#### Given data ####

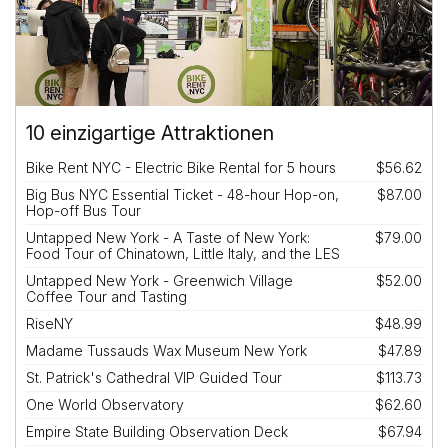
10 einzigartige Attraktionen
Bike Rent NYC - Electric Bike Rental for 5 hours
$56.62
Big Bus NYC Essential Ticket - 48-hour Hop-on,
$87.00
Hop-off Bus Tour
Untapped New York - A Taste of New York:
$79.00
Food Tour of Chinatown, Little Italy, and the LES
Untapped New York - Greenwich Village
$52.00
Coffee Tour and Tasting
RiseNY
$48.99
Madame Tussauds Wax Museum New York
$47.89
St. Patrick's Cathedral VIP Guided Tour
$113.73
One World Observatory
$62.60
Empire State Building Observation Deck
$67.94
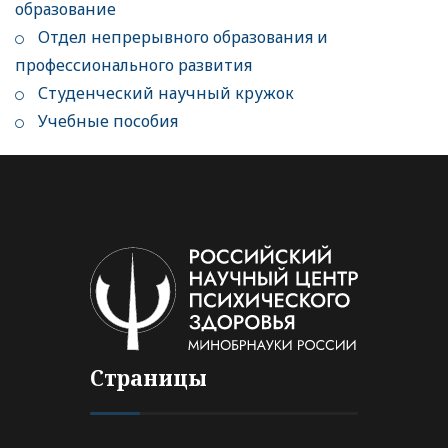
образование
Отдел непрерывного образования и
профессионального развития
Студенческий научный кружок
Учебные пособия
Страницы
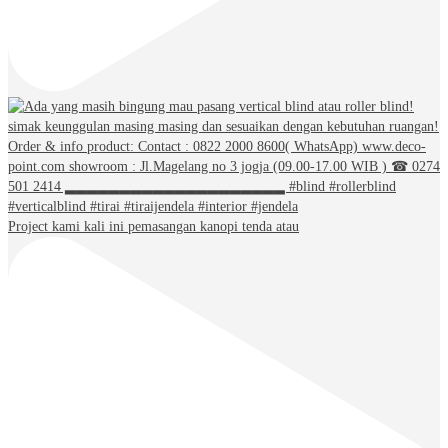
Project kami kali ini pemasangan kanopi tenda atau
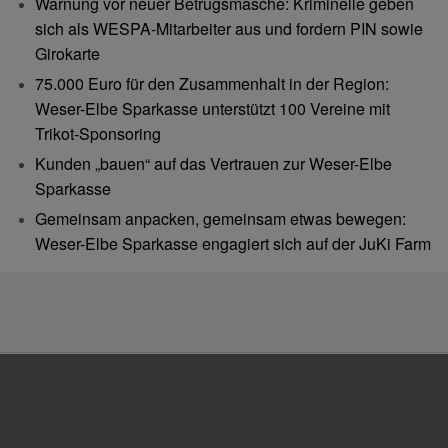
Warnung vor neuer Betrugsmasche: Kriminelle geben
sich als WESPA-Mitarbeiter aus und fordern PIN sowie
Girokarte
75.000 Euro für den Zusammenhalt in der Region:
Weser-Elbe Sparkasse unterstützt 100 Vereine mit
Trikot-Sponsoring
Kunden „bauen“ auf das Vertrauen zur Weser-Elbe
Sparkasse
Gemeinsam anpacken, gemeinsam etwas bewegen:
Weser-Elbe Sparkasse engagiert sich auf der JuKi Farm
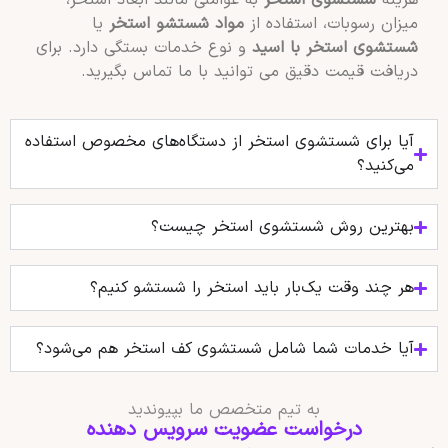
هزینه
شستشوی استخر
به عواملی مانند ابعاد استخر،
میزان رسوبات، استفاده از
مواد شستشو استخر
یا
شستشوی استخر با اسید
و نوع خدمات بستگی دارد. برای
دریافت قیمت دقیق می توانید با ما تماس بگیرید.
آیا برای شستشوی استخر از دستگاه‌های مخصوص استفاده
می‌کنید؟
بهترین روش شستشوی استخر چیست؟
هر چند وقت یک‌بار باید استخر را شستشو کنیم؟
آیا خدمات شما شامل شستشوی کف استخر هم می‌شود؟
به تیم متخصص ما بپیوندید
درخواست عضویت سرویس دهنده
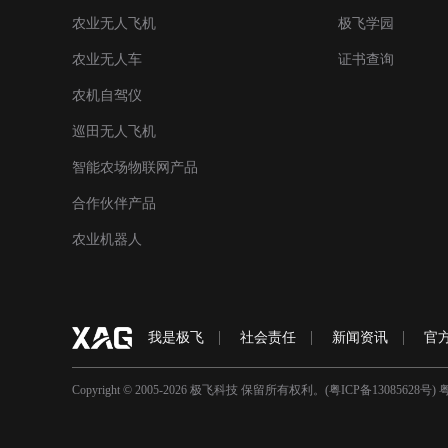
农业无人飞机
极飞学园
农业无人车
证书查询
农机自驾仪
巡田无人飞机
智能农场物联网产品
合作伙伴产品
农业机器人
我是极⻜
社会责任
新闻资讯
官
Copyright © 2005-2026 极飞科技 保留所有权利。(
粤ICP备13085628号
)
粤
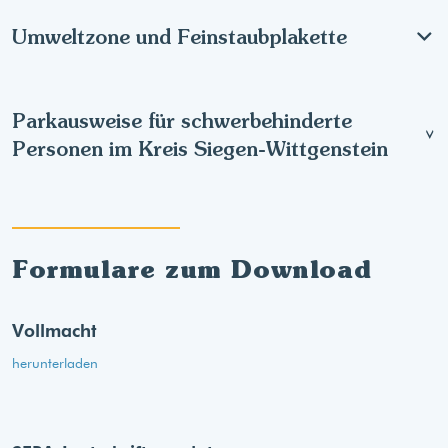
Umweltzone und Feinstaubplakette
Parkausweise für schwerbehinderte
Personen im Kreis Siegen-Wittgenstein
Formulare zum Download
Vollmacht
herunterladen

####
#### Given data ####

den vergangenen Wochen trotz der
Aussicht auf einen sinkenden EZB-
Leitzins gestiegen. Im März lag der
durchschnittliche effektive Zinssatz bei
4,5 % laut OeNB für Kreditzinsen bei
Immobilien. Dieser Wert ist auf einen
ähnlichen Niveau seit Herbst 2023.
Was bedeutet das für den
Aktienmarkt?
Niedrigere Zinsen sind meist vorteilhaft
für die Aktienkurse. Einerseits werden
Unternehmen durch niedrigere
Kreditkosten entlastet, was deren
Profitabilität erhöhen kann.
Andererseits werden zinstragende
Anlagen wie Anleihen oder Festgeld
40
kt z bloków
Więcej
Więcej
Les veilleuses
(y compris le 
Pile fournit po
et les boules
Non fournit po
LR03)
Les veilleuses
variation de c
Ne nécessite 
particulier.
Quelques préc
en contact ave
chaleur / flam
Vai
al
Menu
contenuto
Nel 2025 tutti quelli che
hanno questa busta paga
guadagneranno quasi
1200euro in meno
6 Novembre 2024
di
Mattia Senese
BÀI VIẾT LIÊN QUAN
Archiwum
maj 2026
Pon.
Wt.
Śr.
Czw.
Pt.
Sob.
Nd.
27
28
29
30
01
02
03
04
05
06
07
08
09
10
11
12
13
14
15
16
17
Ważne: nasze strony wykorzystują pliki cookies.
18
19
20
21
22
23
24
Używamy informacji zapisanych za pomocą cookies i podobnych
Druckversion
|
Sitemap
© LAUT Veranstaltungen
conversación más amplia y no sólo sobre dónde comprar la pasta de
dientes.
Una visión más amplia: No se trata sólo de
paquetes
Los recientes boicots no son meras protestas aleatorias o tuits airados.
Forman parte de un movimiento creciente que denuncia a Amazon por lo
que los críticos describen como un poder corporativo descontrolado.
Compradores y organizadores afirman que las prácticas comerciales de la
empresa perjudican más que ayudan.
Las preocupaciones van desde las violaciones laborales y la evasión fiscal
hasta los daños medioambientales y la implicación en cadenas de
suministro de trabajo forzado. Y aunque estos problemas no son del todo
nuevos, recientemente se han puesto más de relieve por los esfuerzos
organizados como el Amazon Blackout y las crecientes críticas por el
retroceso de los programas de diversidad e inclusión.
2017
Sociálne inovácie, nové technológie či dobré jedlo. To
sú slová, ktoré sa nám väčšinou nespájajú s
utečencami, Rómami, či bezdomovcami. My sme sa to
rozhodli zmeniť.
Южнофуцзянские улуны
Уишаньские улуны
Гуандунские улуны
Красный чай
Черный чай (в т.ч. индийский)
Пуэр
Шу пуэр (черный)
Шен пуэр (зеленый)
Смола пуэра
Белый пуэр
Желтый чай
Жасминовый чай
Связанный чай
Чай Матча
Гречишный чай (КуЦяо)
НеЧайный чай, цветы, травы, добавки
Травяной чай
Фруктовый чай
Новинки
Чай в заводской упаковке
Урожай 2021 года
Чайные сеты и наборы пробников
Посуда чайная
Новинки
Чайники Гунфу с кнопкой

####
#### Given data ####

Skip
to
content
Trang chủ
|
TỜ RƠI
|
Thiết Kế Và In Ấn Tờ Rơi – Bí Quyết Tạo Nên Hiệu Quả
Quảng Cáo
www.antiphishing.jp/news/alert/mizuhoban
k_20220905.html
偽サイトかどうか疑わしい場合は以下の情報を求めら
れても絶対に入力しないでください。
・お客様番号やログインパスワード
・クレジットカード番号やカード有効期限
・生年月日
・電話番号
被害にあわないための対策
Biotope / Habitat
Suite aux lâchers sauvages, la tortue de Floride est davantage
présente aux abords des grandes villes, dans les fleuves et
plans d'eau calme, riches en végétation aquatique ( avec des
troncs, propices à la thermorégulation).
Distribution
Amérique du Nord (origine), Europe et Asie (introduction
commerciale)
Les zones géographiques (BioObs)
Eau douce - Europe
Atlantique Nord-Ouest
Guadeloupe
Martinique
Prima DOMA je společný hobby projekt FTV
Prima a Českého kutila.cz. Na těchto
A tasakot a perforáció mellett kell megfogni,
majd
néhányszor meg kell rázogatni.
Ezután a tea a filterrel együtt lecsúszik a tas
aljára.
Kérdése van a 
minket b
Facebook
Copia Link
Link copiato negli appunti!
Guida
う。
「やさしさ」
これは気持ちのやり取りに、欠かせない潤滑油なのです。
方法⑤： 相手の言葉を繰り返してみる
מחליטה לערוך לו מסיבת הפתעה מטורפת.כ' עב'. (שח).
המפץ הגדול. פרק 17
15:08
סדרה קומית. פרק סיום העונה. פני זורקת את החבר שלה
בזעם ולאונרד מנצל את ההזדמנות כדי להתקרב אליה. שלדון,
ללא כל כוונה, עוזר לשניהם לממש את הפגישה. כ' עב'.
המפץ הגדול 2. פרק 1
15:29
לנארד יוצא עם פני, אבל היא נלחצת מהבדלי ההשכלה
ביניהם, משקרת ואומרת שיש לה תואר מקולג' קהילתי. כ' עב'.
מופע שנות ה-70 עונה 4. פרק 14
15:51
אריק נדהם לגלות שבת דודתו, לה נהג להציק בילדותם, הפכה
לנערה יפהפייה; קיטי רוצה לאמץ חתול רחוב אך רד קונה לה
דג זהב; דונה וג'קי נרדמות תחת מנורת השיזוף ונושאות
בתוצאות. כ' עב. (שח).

####

*The task*:
Could you work out how many lines of the data above contain the word "Weser"? Give only the number.

*Your response*:
3